Posted at 8:58 PM, May 12, 2014
and last updated 2014-05-12 22:01:17-04

MUSKEGON TOWNSHIP, Mich. (May 12, 2014) — Richard and Sara Hancock moved into their home on April 15th with their
baby boy Royce. It was a new beginning.

However, despite positive inspections, they said the day they signed on the dotted line for the once-foreclosed home, they found flooding.

“It was about a foot of water in the crawl space,” Richard Hancock said.

He explained, “It’s coming right through the ground and through the foundation.”

Hancock has had to toss the furnace and buy another one for $2,000. He said his sump pump has been motoring for weeks.

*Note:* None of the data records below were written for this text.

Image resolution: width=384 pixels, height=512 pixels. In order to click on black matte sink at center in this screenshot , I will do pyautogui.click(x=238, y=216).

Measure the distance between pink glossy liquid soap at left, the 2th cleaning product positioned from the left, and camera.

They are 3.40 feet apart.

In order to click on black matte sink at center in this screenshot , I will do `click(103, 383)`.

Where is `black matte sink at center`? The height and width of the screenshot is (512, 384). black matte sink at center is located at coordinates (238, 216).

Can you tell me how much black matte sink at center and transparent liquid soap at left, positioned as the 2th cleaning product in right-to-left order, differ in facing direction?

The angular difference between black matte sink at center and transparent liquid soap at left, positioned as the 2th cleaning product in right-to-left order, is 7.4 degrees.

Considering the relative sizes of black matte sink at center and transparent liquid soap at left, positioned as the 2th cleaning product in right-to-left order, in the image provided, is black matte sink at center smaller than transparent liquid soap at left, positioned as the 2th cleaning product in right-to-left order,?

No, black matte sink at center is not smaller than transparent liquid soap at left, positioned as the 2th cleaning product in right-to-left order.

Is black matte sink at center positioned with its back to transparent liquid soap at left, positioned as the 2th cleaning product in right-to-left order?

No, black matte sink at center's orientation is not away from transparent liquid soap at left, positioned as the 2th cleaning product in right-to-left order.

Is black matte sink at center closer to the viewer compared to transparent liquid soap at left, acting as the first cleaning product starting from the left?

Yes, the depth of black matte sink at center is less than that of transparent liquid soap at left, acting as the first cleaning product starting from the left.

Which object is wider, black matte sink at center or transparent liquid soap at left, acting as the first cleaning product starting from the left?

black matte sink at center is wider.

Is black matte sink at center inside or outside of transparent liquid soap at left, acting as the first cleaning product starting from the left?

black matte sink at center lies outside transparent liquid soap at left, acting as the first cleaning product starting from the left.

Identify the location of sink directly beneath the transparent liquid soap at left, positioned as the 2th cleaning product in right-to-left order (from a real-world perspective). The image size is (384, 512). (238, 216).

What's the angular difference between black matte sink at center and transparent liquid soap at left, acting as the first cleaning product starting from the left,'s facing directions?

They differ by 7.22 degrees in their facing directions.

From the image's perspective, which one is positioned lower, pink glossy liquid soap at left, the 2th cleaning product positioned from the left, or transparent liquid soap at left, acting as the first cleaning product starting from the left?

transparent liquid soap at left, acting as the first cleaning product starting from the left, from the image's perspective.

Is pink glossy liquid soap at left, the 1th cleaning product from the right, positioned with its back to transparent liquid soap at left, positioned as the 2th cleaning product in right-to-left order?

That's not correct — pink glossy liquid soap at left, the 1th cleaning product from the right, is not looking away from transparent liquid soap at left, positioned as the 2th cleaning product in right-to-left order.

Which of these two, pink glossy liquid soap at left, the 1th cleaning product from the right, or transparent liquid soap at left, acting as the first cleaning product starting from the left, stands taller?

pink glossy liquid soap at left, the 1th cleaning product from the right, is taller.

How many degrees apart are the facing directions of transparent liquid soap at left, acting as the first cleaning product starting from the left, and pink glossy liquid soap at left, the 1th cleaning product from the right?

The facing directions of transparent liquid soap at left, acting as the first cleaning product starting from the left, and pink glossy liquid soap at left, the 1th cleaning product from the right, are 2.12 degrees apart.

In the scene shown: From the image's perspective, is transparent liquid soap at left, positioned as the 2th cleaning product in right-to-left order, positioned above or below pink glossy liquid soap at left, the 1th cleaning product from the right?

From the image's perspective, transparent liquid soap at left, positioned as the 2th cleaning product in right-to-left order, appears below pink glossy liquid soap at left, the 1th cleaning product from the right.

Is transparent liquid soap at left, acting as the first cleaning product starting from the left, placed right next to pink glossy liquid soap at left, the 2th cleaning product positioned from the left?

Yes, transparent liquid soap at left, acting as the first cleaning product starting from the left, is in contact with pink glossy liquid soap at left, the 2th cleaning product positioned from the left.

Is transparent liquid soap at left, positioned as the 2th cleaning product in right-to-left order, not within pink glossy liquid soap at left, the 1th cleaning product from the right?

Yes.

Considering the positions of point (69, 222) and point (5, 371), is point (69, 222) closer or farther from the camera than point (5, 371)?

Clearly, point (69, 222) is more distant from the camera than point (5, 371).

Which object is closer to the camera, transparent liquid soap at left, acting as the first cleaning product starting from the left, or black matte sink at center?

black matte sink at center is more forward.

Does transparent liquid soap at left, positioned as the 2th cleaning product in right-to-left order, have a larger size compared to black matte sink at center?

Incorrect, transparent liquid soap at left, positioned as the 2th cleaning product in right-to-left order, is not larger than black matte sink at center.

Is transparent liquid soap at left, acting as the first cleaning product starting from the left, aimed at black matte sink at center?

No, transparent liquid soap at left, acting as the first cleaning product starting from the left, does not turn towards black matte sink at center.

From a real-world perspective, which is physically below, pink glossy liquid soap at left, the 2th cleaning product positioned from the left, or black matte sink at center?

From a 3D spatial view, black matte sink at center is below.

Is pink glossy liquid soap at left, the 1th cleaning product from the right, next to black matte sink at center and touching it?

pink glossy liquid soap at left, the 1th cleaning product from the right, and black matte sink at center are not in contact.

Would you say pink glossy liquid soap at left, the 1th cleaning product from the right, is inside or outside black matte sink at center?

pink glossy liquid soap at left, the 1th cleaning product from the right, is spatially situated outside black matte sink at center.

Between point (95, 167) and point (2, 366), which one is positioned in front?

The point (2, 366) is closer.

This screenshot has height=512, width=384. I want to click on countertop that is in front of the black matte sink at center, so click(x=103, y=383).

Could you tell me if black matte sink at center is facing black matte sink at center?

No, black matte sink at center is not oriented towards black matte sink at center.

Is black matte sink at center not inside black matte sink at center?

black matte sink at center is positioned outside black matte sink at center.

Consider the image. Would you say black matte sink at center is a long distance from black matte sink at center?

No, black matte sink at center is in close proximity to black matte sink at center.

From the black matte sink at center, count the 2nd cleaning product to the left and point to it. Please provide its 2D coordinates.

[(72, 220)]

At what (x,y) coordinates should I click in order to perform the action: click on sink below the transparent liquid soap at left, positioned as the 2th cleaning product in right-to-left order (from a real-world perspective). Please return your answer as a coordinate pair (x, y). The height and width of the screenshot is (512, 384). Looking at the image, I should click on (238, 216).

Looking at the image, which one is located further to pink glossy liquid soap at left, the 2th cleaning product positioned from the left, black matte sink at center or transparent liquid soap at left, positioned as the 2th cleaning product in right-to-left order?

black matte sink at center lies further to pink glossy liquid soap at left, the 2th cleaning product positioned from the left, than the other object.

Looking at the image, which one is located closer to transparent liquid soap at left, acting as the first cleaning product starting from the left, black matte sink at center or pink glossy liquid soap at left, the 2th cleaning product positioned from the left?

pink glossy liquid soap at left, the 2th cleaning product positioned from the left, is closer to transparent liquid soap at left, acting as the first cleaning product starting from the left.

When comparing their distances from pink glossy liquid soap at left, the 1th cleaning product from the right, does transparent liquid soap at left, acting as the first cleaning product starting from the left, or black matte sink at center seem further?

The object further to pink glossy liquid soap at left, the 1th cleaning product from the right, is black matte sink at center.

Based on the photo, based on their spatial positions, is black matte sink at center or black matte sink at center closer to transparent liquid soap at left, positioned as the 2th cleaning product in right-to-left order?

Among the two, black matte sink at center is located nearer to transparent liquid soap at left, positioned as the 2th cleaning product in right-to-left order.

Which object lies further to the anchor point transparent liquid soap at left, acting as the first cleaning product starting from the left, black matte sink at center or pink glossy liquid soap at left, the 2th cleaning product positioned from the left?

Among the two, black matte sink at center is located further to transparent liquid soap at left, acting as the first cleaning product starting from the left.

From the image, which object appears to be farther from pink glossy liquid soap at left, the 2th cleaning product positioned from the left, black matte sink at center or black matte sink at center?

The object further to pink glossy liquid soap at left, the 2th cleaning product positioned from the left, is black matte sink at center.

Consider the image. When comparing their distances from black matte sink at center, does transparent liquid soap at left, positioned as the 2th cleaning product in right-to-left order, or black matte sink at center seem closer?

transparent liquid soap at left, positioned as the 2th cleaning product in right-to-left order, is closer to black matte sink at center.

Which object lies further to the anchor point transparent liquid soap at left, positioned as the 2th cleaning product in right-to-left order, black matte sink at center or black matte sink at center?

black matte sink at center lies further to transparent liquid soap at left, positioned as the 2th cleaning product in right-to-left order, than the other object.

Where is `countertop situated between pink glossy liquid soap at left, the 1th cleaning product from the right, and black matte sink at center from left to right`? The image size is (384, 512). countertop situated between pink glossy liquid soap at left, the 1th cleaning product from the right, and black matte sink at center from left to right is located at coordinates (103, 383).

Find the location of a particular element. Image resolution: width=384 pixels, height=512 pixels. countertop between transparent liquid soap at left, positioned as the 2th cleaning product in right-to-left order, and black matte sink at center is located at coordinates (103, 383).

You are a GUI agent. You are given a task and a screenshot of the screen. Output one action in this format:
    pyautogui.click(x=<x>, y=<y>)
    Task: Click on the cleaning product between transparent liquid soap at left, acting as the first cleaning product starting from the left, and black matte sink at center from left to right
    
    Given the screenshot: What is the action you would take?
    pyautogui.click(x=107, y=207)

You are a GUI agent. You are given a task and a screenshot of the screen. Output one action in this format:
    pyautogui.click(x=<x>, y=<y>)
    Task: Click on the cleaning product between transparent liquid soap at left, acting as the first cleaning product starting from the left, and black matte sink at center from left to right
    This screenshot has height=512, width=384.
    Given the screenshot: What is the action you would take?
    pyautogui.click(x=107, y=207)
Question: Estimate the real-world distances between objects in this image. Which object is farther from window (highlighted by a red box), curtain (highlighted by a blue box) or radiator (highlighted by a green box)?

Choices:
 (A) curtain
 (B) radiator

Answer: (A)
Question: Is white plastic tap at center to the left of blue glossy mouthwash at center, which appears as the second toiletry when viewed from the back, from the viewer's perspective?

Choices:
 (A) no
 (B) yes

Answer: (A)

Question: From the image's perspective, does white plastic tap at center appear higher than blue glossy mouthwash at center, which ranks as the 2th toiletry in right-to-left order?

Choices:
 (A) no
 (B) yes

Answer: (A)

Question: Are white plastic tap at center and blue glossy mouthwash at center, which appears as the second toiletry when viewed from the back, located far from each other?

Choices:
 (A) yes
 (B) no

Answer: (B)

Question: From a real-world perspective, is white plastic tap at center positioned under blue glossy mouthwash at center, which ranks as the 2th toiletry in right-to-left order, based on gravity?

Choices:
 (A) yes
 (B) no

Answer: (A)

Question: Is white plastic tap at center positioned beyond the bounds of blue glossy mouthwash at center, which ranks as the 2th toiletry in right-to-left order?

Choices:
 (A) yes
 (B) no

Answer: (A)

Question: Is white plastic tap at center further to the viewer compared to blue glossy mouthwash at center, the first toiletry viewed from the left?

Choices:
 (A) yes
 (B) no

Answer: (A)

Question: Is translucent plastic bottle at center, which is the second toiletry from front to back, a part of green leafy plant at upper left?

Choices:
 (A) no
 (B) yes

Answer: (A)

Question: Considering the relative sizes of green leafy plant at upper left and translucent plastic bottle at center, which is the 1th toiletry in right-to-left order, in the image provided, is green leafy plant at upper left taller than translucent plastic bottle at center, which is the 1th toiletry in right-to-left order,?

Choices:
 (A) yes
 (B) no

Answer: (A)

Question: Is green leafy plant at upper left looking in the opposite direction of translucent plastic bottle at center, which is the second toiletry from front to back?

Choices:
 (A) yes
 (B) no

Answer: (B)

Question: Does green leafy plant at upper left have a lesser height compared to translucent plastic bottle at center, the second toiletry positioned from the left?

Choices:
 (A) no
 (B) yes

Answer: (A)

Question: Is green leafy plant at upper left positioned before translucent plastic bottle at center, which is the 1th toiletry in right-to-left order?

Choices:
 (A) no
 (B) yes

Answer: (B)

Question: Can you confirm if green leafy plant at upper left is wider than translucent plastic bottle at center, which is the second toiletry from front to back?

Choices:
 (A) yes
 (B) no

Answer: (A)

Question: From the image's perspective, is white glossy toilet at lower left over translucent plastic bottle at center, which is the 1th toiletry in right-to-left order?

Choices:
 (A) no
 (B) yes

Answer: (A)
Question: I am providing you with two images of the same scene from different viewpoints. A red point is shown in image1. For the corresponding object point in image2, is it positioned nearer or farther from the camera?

“It’s about 3 to 5 gallons every minute,” Hancock said.

The water flows right into the drainage ditch in front of his home. The water in the ditch appears stagnant, as if it is failing to flow through culverts along the street and around the corner into a larger drain. Hancock showed me as we walked the route.

“I dug this two foot trench get to the water to move,” Hancock said.

He’s done alot of clearing in the ditches along both streets. He and his wife say they’ve called the township and the drain commission.

“And I’ve went down to the road commission. I’ve actually sent service requests in,” he explained.

After a week of inaction, they turned to the FOX 17 Problem Solvers for help.

“The road commission does maintain the ditches, however, if there’s an existing ditch and the water is on the property, we are not in the business to drain properties.
We’re in the business for draining roads,” Lauri Peterson, with the Muskegon County Road Commission said.

Muskegon maintenance superintendent Lauri Peterson said this is also a problem on other streets in the county.
She said if a “driveway culvert” is blocked or broken, it’s the homeowners responsibility to clear it or have it fixed.

The problem arises when homeowners aren’t willing to comply and that prolongs the backup.

“We will knock on the door and try to get them to clean out their drive culvert,” Peterson said.

If it’s a crushed culvert, she said the road commission can force the issue since it could create a problem for the roads.
She told me she is requesting that an employee go check out the problem on Hancock’s street.

“I just don’t want (Royce) to have to worry about mold,” Hancock said that’s his biggest worry.

Hancock has no plans to sell the property. He just wants to do what he can to get the problem fixed.